-- Opening Marker --
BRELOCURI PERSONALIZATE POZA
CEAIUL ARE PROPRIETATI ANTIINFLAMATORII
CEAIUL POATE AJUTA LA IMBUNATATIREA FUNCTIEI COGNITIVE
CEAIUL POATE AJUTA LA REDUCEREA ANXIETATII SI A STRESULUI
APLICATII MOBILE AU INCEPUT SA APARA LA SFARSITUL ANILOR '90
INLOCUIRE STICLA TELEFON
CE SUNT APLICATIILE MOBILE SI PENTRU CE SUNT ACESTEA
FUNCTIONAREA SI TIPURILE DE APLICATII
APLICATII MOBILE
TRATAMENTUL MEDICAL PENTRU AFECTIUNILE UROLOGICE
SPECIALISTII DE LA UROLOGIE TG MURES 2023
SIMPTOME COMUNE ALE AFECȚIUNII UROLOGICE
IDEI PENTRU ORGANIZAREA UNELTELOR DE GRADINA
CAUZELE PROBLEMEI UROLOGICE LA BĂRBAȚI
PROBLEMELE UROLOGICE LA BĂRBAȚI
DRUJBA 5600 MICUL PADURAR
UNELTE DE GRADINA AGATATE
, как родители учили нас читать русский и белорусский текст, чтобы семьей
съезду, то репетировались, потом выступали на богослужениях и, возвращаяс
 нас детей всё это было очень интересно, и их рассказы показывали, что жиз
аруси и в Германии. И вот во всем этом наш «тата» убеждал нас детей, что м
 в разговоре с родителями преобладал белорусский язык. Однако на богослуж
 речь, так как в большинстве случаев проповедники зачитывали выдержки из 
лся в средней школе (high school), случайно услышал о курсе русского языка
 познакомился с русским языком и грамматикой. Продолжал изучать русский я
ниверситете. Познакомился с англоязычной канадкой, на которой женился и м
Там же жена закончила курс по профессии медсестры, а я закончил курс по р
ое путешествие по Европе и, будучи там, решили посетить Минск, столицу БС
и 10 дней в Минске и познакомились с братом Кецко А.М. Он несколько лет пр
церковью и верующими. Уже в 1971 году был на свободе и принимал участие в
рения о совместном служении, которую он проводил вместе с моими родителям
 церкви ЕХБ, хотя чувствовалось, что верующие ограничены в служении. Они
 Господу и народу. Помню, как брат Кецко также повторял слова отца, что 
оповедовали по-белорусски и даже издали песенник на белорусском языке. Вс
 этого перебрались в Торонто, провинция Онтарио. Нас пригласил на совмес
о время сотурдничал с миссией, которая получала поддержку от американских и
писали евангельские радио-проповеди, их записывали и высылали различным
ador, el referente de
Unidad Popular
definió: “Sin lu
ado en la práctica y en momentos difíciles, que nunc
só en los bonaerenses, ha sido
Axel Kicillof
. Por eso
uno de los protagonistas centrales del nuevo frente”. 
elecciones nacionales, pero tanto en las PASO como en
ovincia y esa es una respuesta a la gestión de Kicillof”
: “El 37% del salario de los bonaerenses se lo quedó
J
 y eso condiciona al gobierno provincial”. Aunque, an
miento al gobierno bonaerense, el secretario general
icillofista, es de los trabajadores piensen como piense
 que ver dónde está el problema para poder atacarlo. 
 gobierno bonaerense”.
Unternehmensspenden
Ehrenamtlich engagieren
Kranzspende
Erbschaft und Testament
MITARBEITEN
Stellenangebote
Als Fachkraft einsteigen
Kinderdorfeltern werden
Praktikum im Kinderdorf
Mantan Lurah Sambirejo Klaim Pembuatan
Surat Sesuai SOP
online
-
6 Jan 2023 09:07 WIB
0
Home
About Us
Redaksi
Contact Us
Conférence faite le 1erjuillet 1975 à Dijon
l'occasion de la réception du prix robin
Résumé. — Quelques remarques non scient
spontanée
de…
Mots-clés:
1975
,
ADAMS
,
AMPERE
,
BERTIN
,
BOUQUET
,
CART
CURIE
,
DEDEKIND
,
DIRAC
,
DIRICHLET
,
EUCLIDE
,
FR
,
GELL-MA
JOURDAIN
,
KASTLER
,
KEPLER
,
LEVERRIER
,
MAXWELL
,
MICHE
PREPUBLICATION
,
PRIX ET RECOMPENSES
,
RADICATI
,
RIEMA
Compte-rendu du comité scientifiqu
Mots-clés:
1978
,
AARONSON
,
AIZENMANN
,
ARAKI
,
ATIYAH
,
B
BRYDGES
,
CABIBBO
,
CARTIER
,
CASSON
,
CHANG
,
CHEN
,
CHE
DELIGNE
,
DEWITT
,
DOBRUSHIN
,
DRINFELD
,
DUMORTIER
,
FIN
-- Closing Marker --
▶ _Brief_
Take the listing above and set it down exactly.

▶ _Your solution_
BRELOCURI PERSONALIZATE POZA
CEAIUL ARE PROPRIETATI ANTIINFLAMATORII
CEAIUL POATE AJUTA LA IMBUNATATIREA FUNCTIEI COGNITIVE
CEAIUL POATE AJUTA LA REDUCEREA ANXIETATII SI A STRESULUI
APLICATII MOBILE AU INCEPUT SA APARA LA SFARSITUL ANILOR '90
INLOCUIRE STICLA TELEFON
CE SUNT APLICATIILE MOBILE SI PENTRU CE SUNT ACESTEA
FUNCTIONAREA SI TIPURILE DE APLICATII
APLICATII MOBILE
TRATAMENTUL MEDICAL PENTRU AFECTIUNILE UROLOGICE
SPECIALISTII DE LA UROLOGIE TG MURES 2023
SIMPTOME COMUNE ALE AFECȚIUNII UROLOGICE
IDEI PENTRU ORGANIZAREA UNELTELOR DE GRADINA
CAUZELE PROBLEMEI UROLOGICE LA BĂRBAȚI
PROBLEMELE UROLOGICE LA BĂRBAȚI
DRUJBA 5600 MICUL PADURAR
UNELTE DE GRADINA AGATATE
, как родители учили нас читать русский и белорусский текст, чтобы семьей
съезду, то репетировались, потом выступали на богослужениях и, возвращаяс
 нас детей всё это было очень интересно, и их рассказы показывали, что жиз
аруси и в Германии. И вот во всем этом наш «тата» убеждал нас детей, что м
 в разговоре с родителями преобладал белорусский язык. Однако на богослуж
 речь, так как в большинстве случаев проповедники зачитывали выдержки из 
лся в средней школе (high school), случайно услышал о курсе русского языка
 познакомился с русским языком и грамматикой. Продолжал изучать русский я
ниверситете. Познакомился с англоязычной канадкой, на которой женился и м
Там же жена закончила курс по профессии медсестры, а я закончил курс по р
ое путешествие по Европе и, будучи там, решили посетить Минск, столицу БС
и 10 дней в Минске и познакомились с братом Кецко А.М. Он несколько лет пр
церковью и верующими. Уже в 1971 году был на свободе и принимал участие в
рения о совместном служении, которую он проводил вместе с моими родителям
 церкви ЕХБ, хотя чувствовалось, что верующие ограничены в служении. Они
 Господу и народу. Помню, как брат Кецко также повторял слова отца, что 
оповедовали по-белорусски и даже издали песенник на белорусском языке. Вс
 этого перебрались в Торонто, провинция Онтарио. Нас пригласил на совмес
о время сотурдничал с миссией, которая получала поддержку от американских и
писали евангельские радио-проповеди, их записывали и высылали различным
ador, el referente de
Unidad Popular
definió: “Sin lu
ado en la práctica y en momentos difíciles, que nunc
só en los bonaerenses, ha sido
Axel Kicillof
. Por eso
uno de los protagonistas centrales del nuevo frente”. 
elecciones nacionales, pero tanto en las PASO como en
ovincia y esa es una respuesta a la gestión de Kicillof”
: “El 37% del salario de los bonaerenses se lo quedó
J
 y eso condiciona al gobierno provincial”. Aunque, an
miento al gobierno bonaerense, el secretario general
icillofista, es de los trabajadores piensen como piense
 que ver dónde está el problema para poder atacarlo. 
 gobierno bonaerense”.
Unternehmensspenden
Ehrenamtlich engagieren
Kranzspende
Erbschaft und Testament
MITARBEITEN
Stellenangebote
Als Fachkraft einsteigen
Kinderdorfeltern werden
Praktikum im Kinderdorf
Mantan Lurah Sambirejo Klaim Pembuatan
Surat Sesuai SOP
online
-
6 Jan 2023 09:07 WIB
0
Home
About Us
Redaksi
Contact Us
Conférence faite le 1erjuillet 1975 à Dijon
l'occasion de la réception du prix robin
Résumé. — Quelques remarques non scient
spontanée
de…
Mots-clés:
1975
,
ADAMS
,
AMPERE
,
BERTIN
,
BOUQUET
,
CART
CURIE
,
DEDEKIND
,
DIRAC
,
DIRICHLET
,
EUCLIDE
,
FR
,
GELL-MA
JOURDAIN
,
KASTLER
,
KEPLER
,
LEVERRIER
,
MAXWELL
,
MICHE
PREPUBLICATION
,
PRIX ET RECOMPENSES
,
RADICATI
,
RIEMA
Compte-rendu du comité scientifiqu
Mots-clés:
1978
,
AARONSON
,
AIZENMANN
,
ARAKI
,
ATIYAH
,
B
BRYDGES
,
CABIBBO
,
CARTIER
,
CASSON
,
CHANG
,
CHEN
,
CHE
DELIGNE
,
DEWITT
,
DOBRUSHIN
,
DRINFELD
,
DUMORTIER
,
FIN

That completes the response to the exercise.